Task to complete: Rewrite the lines of every item below, replacing "family" with "taxonomic family" and keeping everything else unchanged. Omit the pictures from your answer.

Extracted records:
## start
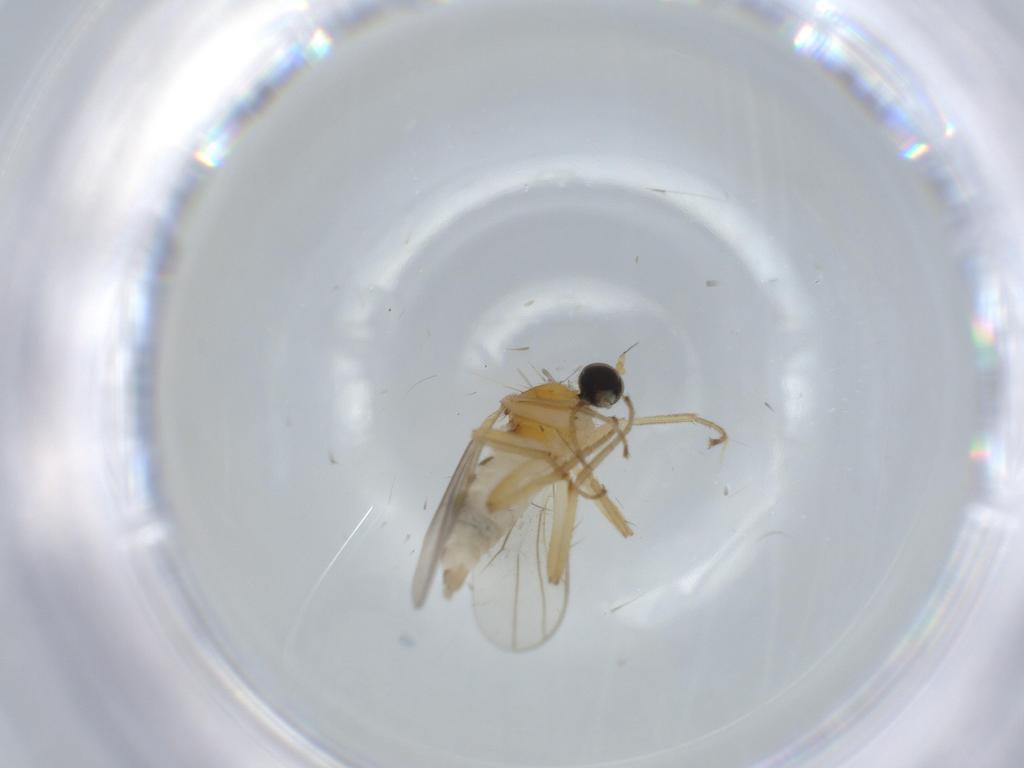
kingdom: Animalia
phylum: Arthropoda
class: Insecta
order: Diptera
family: Hybotidae
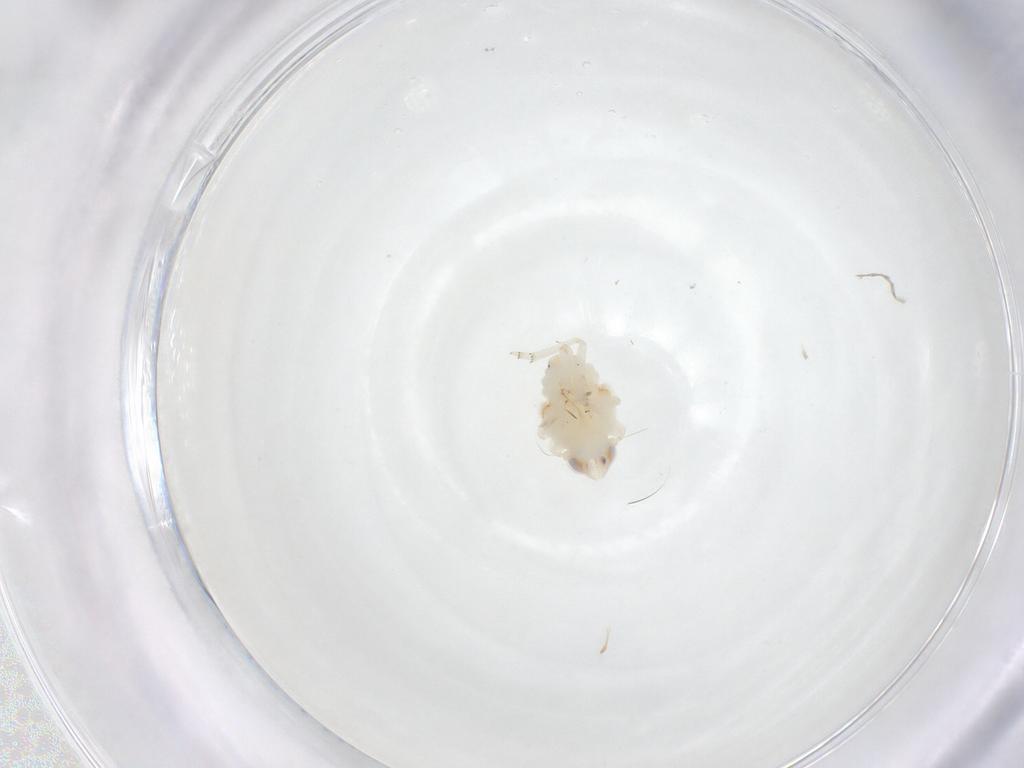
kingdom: Animalia
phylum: Arthropoda
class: Insecta
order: Hemiptera
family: Nogodinidae
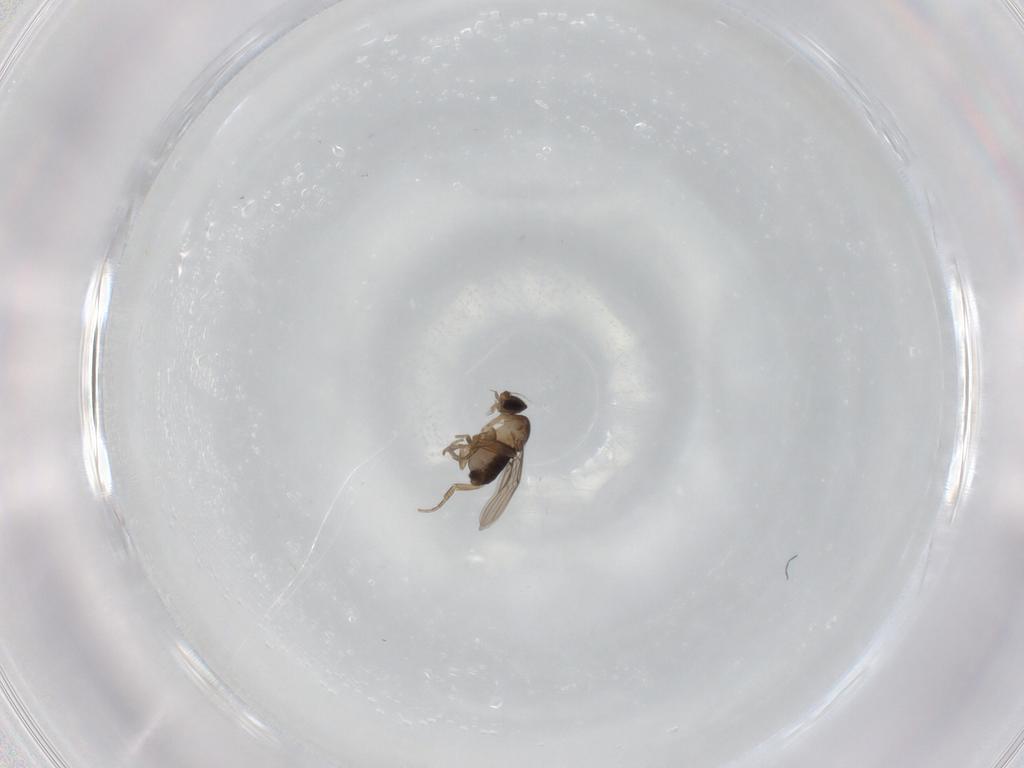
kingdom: Animalia
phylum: Arthropoda
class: Insecta
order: Diptera
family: Phoridae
## end
Full output:
kingdom: Animalia
phylum: Arthropoda
class: Insecta
order: Diptera
taxonomic family: Hybotidae
kingdom: Animalia
phylum: Arthropoda
class: Insecta
order: Hemiptera
taxonomic family: Nogodinidae
kingdom: Animalia
phylum: Arthropoda
class: Insecta
order: Diptera
taxonomic family: Phoridae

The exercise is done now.